Firstly our appreciations go to the team for the new CE version.
Thanks a lot!
Now the somewhat bitter part: we updated yesterday evening to the
latest CE version and today morning we were confronted with the
problem that a few Tp-Link switches have frozen. To be more
precise, only the management part was frozen, so the switch was
degraded to a dumb non-manageable switch. After reboot the
switches return to full function only to freeze again on next SNMP
poll.
The switches in question are all T1600G-28TS or T1600G-28PS (poor-man's
manageable gigabit switches :-))
There is no newer firmware update available for them.
They worked perfectly with the previous CE version up until the
update.
We have other Tp-Link
switches which are not affected by the same problem: TL-SG2424,
TL-SG2216, TL-SG2008.
We tried to narrow down the problem, and it seems that discovery
works as it should, the freeze enacts during the polling, more
exactly when the ports module runs. Looking at the debug log the
following command produces the freeze:
/usr/bin/snmpget -v2c -c 'public' -Pu -OQUs -m IF-MIB -M
/opt/observium/mibs/rfc:/opt/observium/mibs/net-snmp
'udp':'switch-test':'161' ifInMulticastPkts.1 ifOutMulticastPkts.1
ifInBroadcastPkts.1 ifOutBroadcastPkts.1 ifHCInOctets.1
ifHCOutOctets.1 ifHCInUcastPkts.1 ifHCOutUcastPkts.1
ifHCInMulticastPkts.1 ifHCOutMulticastPkts.1 ifHCInBroadcastPkts.1
ifHCOutBroadcastPkts.1 ifInOctets.1 ifOutOctets.1 ifInUcastPkts.1
ifOutUcastPkts.1 ifInNUcastPkts.1 ifOutNUcastPkts.1 ifInDiscards.1
ifOutDiscards.1 ifInErrors.1 ifOutErrors.1 ifInUnknownProtos.1
ifMtu.1 ifSpeed.1 ifPhysAddress.1 ifAdminStatus.1 ifLastChange.1
ifPromiscuousMode.1 ifConnectorPresent.1
From here onward there is no SNMP response from the switch, the
SYS LED stops blinking and is frozen in whichever state it was,
and there is no network connectivity to the switch (does not
respond to ping and the management interface is inaccessible). The
dumb switch hardware was still working for some time, but this was
inconsistent, some switches have frozen to a complete halt some
time after, while others were still working as dumb switches. As
these are under constant load we didn't had the time to more
thoroughly investigate on them, we restored their functionality
and disabled them in Observium.
We have one extra hardware that we can put online for testing if
needed.
My questions would be:
- Should I include a
full debug log or the above info is enough?
- Has anyone met the same problem/has a solution to it?

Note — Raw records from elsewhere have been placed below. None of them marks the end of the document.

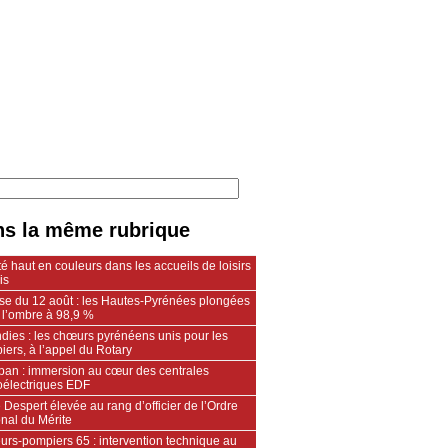
s la même rubrique
é haut en couleurs dans les accueils de loisirs
is
pse du 12 août : les Hautes-Pyrénées plongées
 l’ombre à 98,9 %
dies : les chœurs pyrénéens unis pour les
ers, à l’appel du Rotary
an : immersion au cœur des centrales
oélectriques EDF
 Despert élevée au rang d’officier de l’Ordre
nal du Mérite
urs‑pompiers 65 : intervention technique au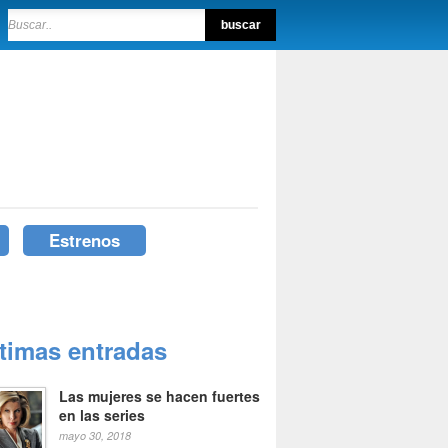
Estrenos
ltimas entradas
Las mujeres se hacen fuertes
en las series
mayo 30, 2018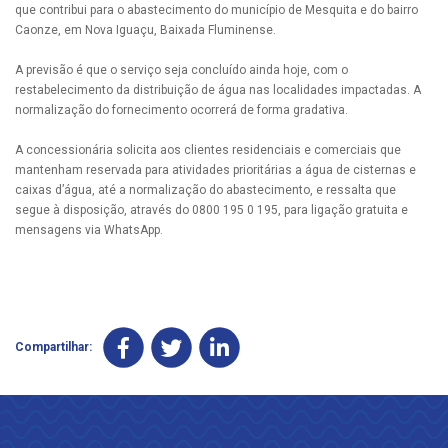
que contribui para o abastecimento do município de Mesquita e do bairro
Caonze, em Nova Iguaçu, Baixada Fluminense.
A previsão é que o serviço seja concluído ainda hoje, com o
restabelecimento da distribuição de água nas localidades impactadas. A
normalização do fornecimento ocorrerá de forma gradativa.
A concessionária solicita aos clientes residenciais e comerciais que
mantenham reservada para atividades prioritárias a água de cisternas e
caixas d’água, até a normalização do abastecimento, e ressalta que
segue à disposição, através do 0800 195 0 195, para ligação gratuita e
mensagens via WhatsApp.
Compartilhar: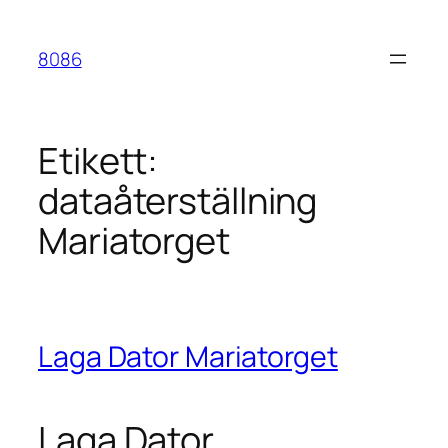
Hoppa
till
8086
innehåll
Etikett:
dataåterställning
Mariatorget
Laga Dator Mariatorget
Laga Dator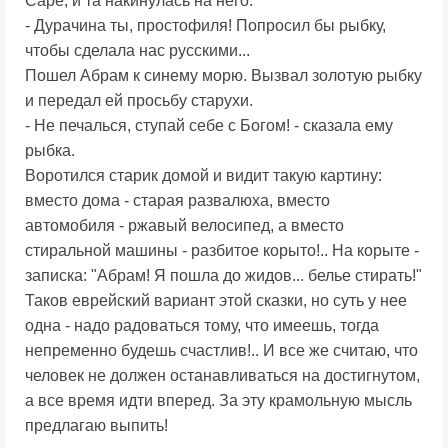
Саре, и та накинулась на него:
- Дурачина ты, простофиля! Попросил бы рыбку,
чтобы сделала нас русскими...
Пошел Абрам к синему морю. Вызвал золотую рыбку
и передал ей просьбу старухи.
- Не печалься, ступай себе с Богом! - сказала ему
рыбка.
Воротился старик домой и видит такую картину:
вместо дома - старая развалюха, вместо
автомобиля - ржавый велосипед, а вместо
стиральной машины - разбитое корыто!.. На корыте -
записка: "Абрам! Я пошла до жидов... белье стирать!"
Таков еврейский вариант этой сказки, но суть у нее
одна - надо радоваться тому, что имеешь, тогда
непременно будешь счастлив!.. И все же считаю, что
человек не должен останавливаться на достигнутом,
а все время идти вперед. За эту крамольную мысль
предлагаю выпить!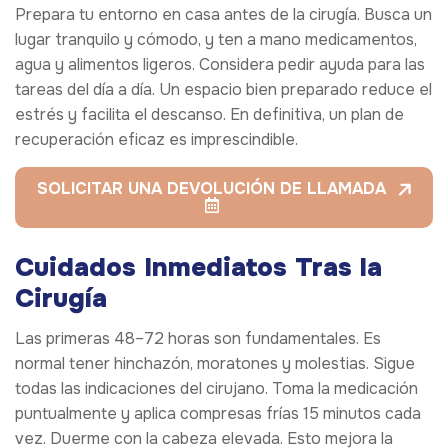
Prepara tu entorno en casa antes de la cirugía. Busca un
lugar tranquilo y cómodo, y ten a mano medicamentos,
agua y alimentos ligeros. Considera pedir ayuda para las
tareas del día a día. Un espacio bien preparado reduce el
estrés y facilita el descanso. En definitiva, un plan de
recuperación eficaz es imprescindible.
SOLICITAR UNA DEVOLUCIÓN DE LLAMADA
Cuidados Inmediatos Tras la
Cirugía
Las primeras 48–72 horas son fundamentales. Es
normal tener hinchazón, moratones y molestias. Sigue
todas las indicaciones del cirujano. Toma la medicación
puntualmente y aplica compresas frías 15 minutos cada
vez. Duerme con la cabeza elevada. Esto mejora la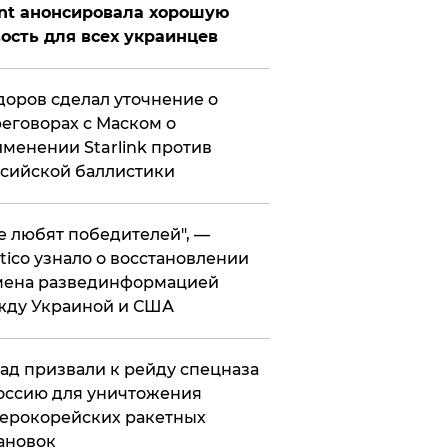
nt анонсировала хорошую
ость для всех украинцев
оров сделал уточнение о
еговорах с Маском о
менении Starlink против
сийской баллистики
се любят победителей", —
itico узнало о восстановлении
мена развединформацией
жду Украиной и США
ад призвали к рейду спецназа
оссию для уничтожения
ерокорейских ракетных
ановок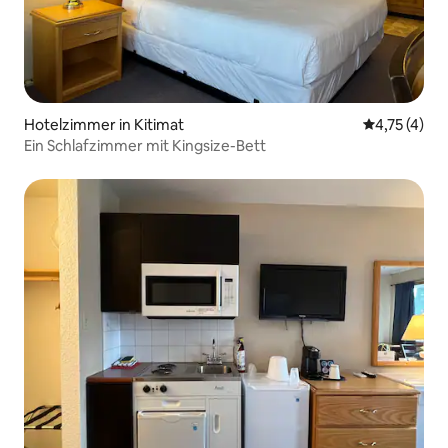
Hotelzimmer in Kitimat
Durchschnit
4,75 (4)
Ein Schlafzimmer mit Kingsize-Bett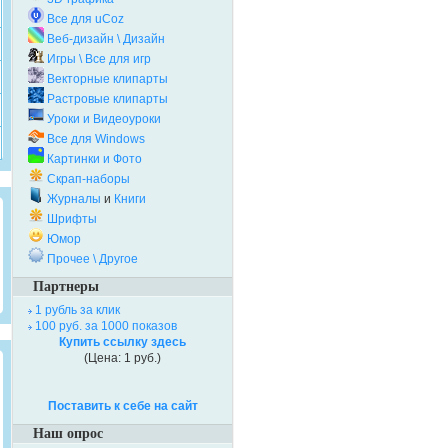
Все для uCoz
Веб-дизайн \ Дизайн
Игры \ Все для игр
Векторные клипарты
Растровые клипарты
Уроки и Видеоуроки
Все для Windows
Картинки и Фото
Скрап-наборы
Журналы
и
Книги
Шрифты
Юмор
Прочее \ Другое
Партнеры
1 рубль за клик
100 руб. за 1000 показов
Купить ссылку здесь
(Цена: 1 руб.)
Поставить к себе на сайт
Наш опрос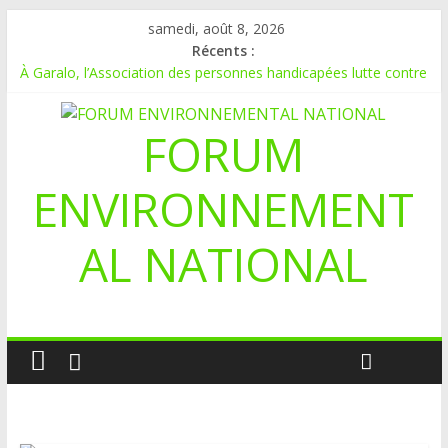
samedi, août 8, 2026
Récents :
À Garalo, l’Association des personnes handicapées lutte contre
le déboisement grâce au tissage métallique
APPEL A CANDIDATURE POUR UN STAGE EN
FORUM
COMMUNICATION
Le blogging au service de l’écologie : Benbere montre la voie
Inondations : le Mali déclare l’état de catastrophe nationale
ENVIRONNEMENT
Mali-Folkecenter Nyetaa initie 20 jeunes à la protection de
l’environnement
AL NATIONAL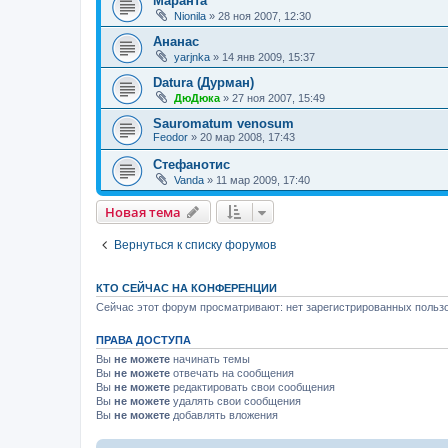
Маранта
Nionila
»
28 ноя 2007, 12:30
Ананас
yarjnka
»
14 янв 2009, 15:37
Datura (Дурман)
ДюДюка
»
27 ноя 2007, 15:49
Sauromatum venosum
Feodor
»
20 мар 2008, 17:43
Стефанотис
Vanda
»
11 мар 2009, 17:40
Новая тема
Вернуться к списку форумов
КТО СЕЙЧАС НА КОНФЕРЕНЦИИ
Сейчас этот форум просматривают: нет зарегистрированных пользо
ПРАВА ДОСТУПА
Вы
не можете
начинать темы
Вы
не можете
отвечать на сообщения
Вы
не можете
редактировать свои сообщения
Вы
не можете
удалять свои сообщения
Вы
не можете
добавлять вложения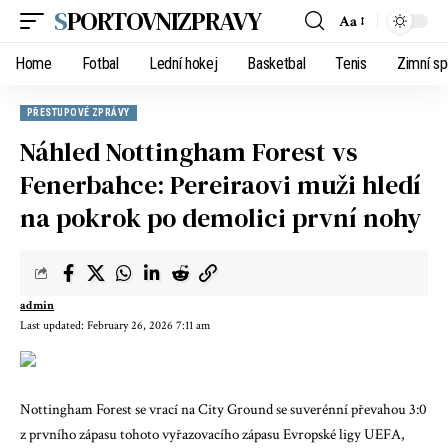
SPORTOVNIZPRAVY
Aa
Home
Fotbal
Lední hokej
Basketbal
Tenis
Zimní sp
PŘESTUPOVÉ ZPRÁVY
Náhled Nottingham Forest vs
Fenerbahce: Pereiraovi muži hledí
na pokrok po demolici první nohy
admin
Last updated: February 26, 2026 7:11 am
Nottingham Forest se vrací na City Ground se suverénní převahou 3:0
z prvního zápasu tohoto vyřazovacího zápasu Evropské ligy UEFA,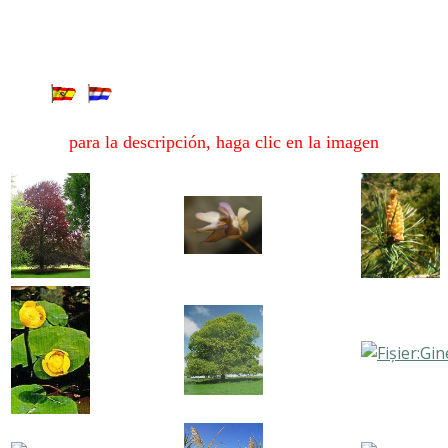
ra
para la descripción, haga clic en la imagen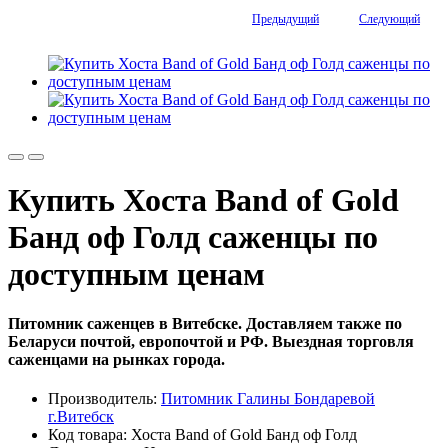
Предыдущий
Следующий
Купить Хоста Band of Gold
Банд оф Голд саженцы по
доступным ценам
Питомник саженцев в Витебске. Доставляем также по
Беларуси почтой, европочтой и РФ. Выездная торговля
саженцами на рынках города.
Производитель:
Питомник Галины Бондаревой
г.Витебск
Код товара: Хоста Band of Gold Банд оф Голд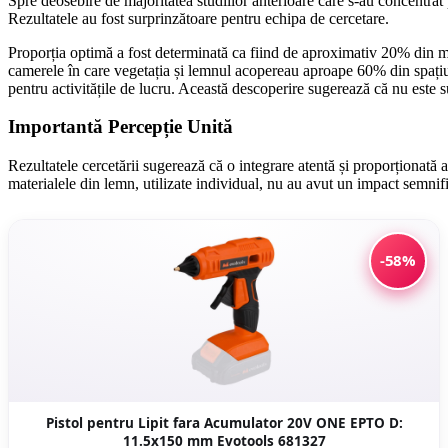
Spre deosebire de majoritatea studiilor anterioare care s-au concentrat
Rezultatele au fost surprinzătoare pentru echipa de cercetare.
Proporția optimă a fost determinată ca fiind de aproximativ 20% din med
camerele în care vegetația și lemnul acopereau aproape 60% din spațiu a
pentru activitățile de lucru. Această descoperire sugerează că nu este su
Importantă Percepție Unită
Rezultatele cercetării sugerează că o integrare atentă și proporționată
materialele din lemn, utilizate individual, nu au avut un impact semnifi
-58%
Pistol pentru Lipit fara Acumulator 20V ONE EPTO D:
11.5x150 mm Evotools 681327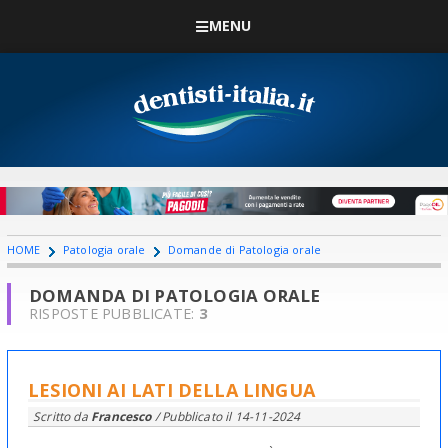
MENU
HOME
Patologia orale
Domande di Patologia orale
DOMANDA DI PATOLOGIA ORALE
RISPOSTE PUBBLICATE:
3
LESIONI AI LATI DELLA LINGUA
Scritto da
Francesco
/ Pubblicato il
14-11-2024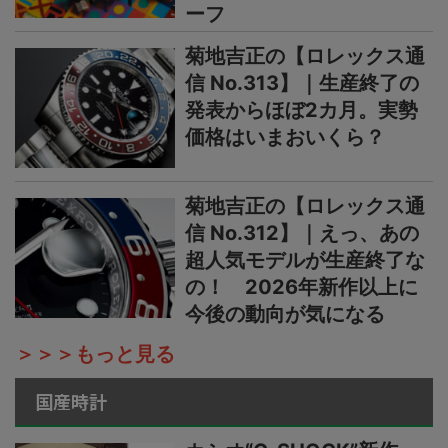
ーフ
菊地吉正の【ロレックス通
信 No.313】｜生産終了の
発表からほぼ2カ月。実勢
価格はいまおいくら？
菊地吉正の【ロレックス通
信 No.312】｜えっ、あの
超人気モデルが生産終了な
の！ 2026年新作以上に
今後の動向が気になる
＞＞＞もっと見る
国産時計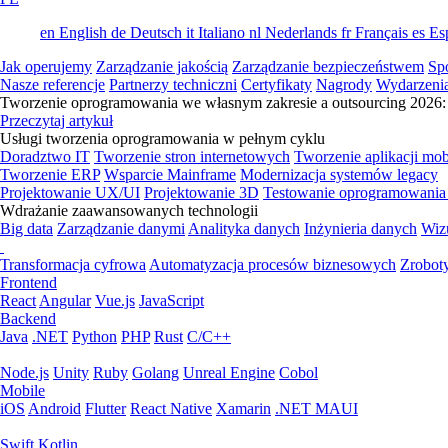
en
English
de
Deutsch
it
Italiano
nl
Nederlands
fr
Français
es
Es
Jak operujemy
Zarządzanie jakością
Zarządzanie bezpieczeństwem
Sp
Nasze referencje
Partnerzy techniczni
Certyfikaty
Nagrody
Wydarzeni
Tworzenie oprogramowania we własnym zakresie a outsourcing 2026: 
Przeczytaj artykuł
Usługi tworzenia oprogramowania w pełnym cyklu
Doradztwo IT
Tworzenie stron internetowych
Tworzenie aplikacji mo
Tworzenie ERP
Wsparcie Mainframe
Modernizacja systemów legacy
Projektowanie UX/UI
Projektowanie 3D
Testowanie oprogramowania
Wdrażanie zaawansowanych technologii
Big data
Zarządzanie danymi
Analityka danych
Inżynieria danych
Wiz
Transformacja cyfrowa
Automatyzacja procesów biznesowych
Zrobot
Frontend
React
Angular
Vue.js
JavaScript
Backend
Java
.NET
Python
PHP
Rust
C/C++
Node.js
Unity
Ruby
Golang
Unreal Engine
Cobol
Mobile
iOS
Android
Flutter
React Native
Xamarin
.NET MAUI
Swift
Kotlin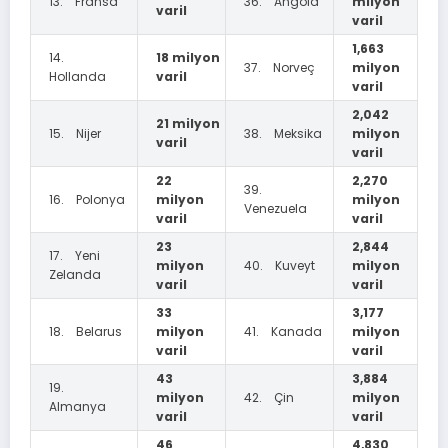
13. Fransa
36. Angola
milyon
varil
varil
1,663
14.
18 milyon
37. Norveç
milyon
Hollanda
varil
varil
2,042
21 milyon
15. Nijer
38. Meksika
milyon
varil
varil
22
2,270
39.
16. Polonya
milyon
milyon
Venezuela
varil
varil
23
2,844
17. Yeni
milyon
40. Kuveyt
milyon
Zelanda
varil
varil
33
3,177
18. Belarus
milyon
41. Kanada
milyon
varil
varil
43
3,884
19.
milyon
42. Çin
milyon
Almanya
varil
varil
46
4,830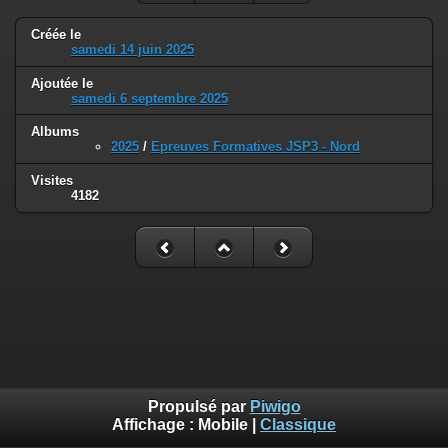
Créée le
samedi 14 juin 2025
Ajoutée le
samedi 6 septembre 2025
Albums
2025
/
Epreuves Formatives JSP3 - Nord
Visites
4182
Propulsé par
Piwigo
Affichage :
Mobile
|
Classique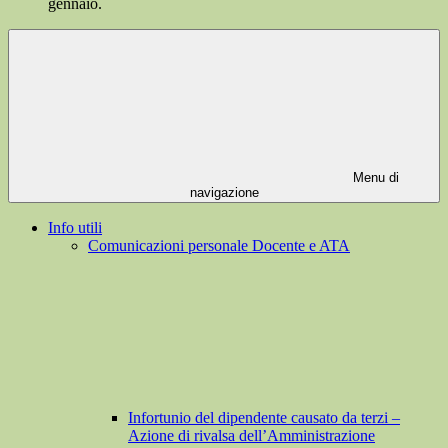
gennaio.
Menu di
navigazione
Info utili
Comunicazioni personale Docente e ATA
Infortunio del dipendente causato da terzi –
Azione di rivalsa dell’Amministrazione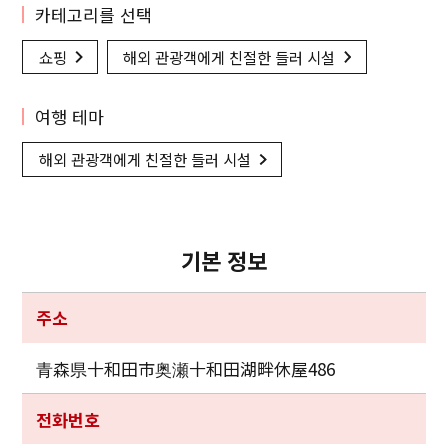
카테고리를 선택
쇼핑
해외 관광객에게 친절한 들러 시설
여행 테마
해외 관광객에게 친절한 들러 시설
기본 정보
주소
青森県十和田市奥瀬十和田湖畔休屋486
전화번호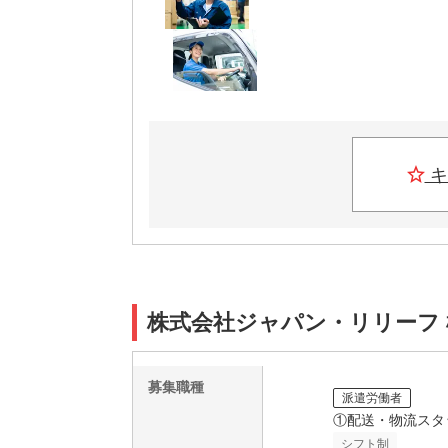
キ
株式会社ジャパン・リリーフ 横浜
募集職種
派遣労働者
①配送・物流スタ
シフト制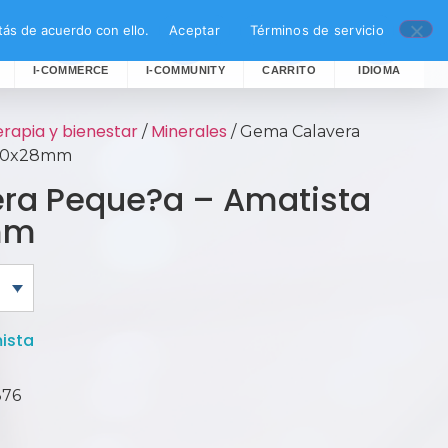
ás de acuerdo con ello.
Aceptar
Términos de servicio
I-COMMERCE
I-COMMUNITY
CARRITO
IDIOMA
rapia y bienestar
Minerales
/
/ Gema Calavera
x30x28mm
ra Peque?a – Amatista
mm
ista
876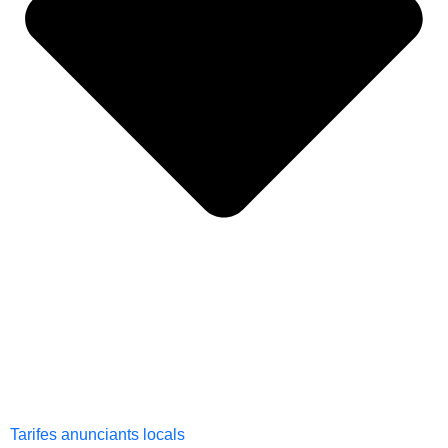
Tarifes anunciants locals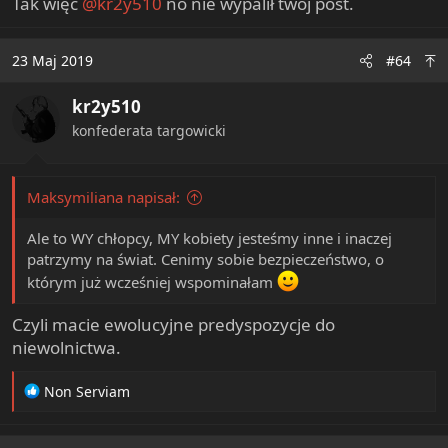
Tak więc
@kr2y510
no nie wypalił twój post.
23 Maj 2019
#64
kr2y510
konfederata targowicki
Maksymiliana napisał:
Ale to WY chłopcy, MY kobiety jesteśmy inne i inaczej
patrzymy na świat. Cenimy sobie bezpieczeństwo, o
którym już wcześniej wspominałam
Czyli macie ewolucyjne predyspozycje do
niewolnictwa.
R
Non Serviam
e
a
c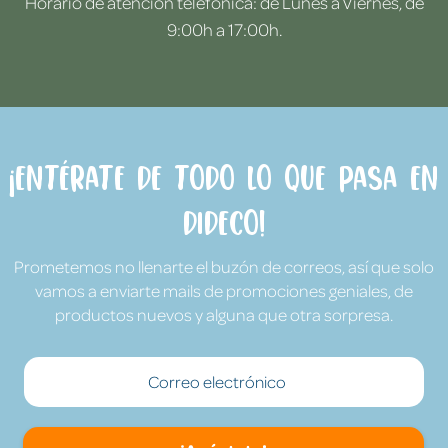
Horario de atención telefónica: de Lunes a Viernes, de
9:00h a 17:00h.
¡Entérate de todo lo que pasa en
Dideco!
Prometemos no llenarte el buzón de correos, así que solo
vamos a enviarte mails de promociones geniales, de
productos nuevos y alguna que otra sorpresa.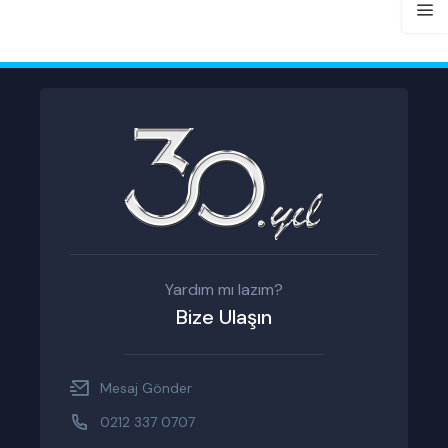
Yardım mı lazım?
Bize Ulaşın
Mesaj Gönder
0212 337 0707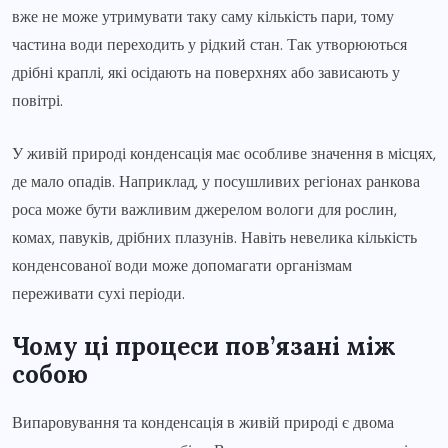
вже не може утримувати таку саму кількість пари, тому
частина води переходить у рідкий стан. Так утворюються
дрібні краплі, які осідають на поверхнях або зависають у
повітрі.
У живій природі конденсація має особливе значення в місцях,
де мало опадів. Наприклад, у посушливих регіонах ранкова
роса може бути важливим джерелом вологи для рослин,
комах, павуків, дрібних плазунів. Навіть невелика кількість
конденсованої води може допомагати організмам
переживати сухі періоди.
Чому ці процеси пов’язані між
собою
Випаровування та конденсація в живій природі є двома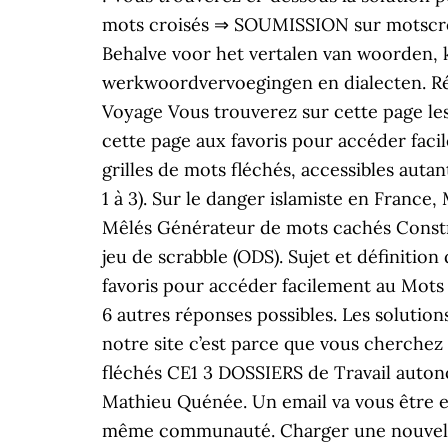
mots croisés ⇒ SOUMISSION sur motscroi
Behalve voor het vertalen van woorden, 
werkwoordvervoegingen en dialecten. Répon
Voyage Vous trouverez sur cette page les
cette page aux favoris pour accéder fac
grilles de mots fléchés, accessibles autan
1 à 3). Sur le danger islamiste en France,
Mêlés Générateur de mots cachés Constru
jeu de scrabble (ODS). Sujet et définiti
favoris pour accéder facilement au Mots
6 autres réponses possibles. Les soluti
notre site c’est parce que vous cherchez 
fléchés CE1 3 DOSSIERS de Travail auton
Mathieu Quénée. Un email va vous être en
même communauté. Charger une nouvelle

- Can we know what was changed on the above command line, so maybe
as a workaround we can disable that single feature?
- I suspect this is a
firmware issue, but I am not sure (that's why I'm asking here
first, here I have way bigger chances to receive meaningful
answers compared to Tp-Link's support), maybe somebody can help
me narrow down the firmware bug if it is really one.
Thank you guys in advance.
Best regards,
Tylla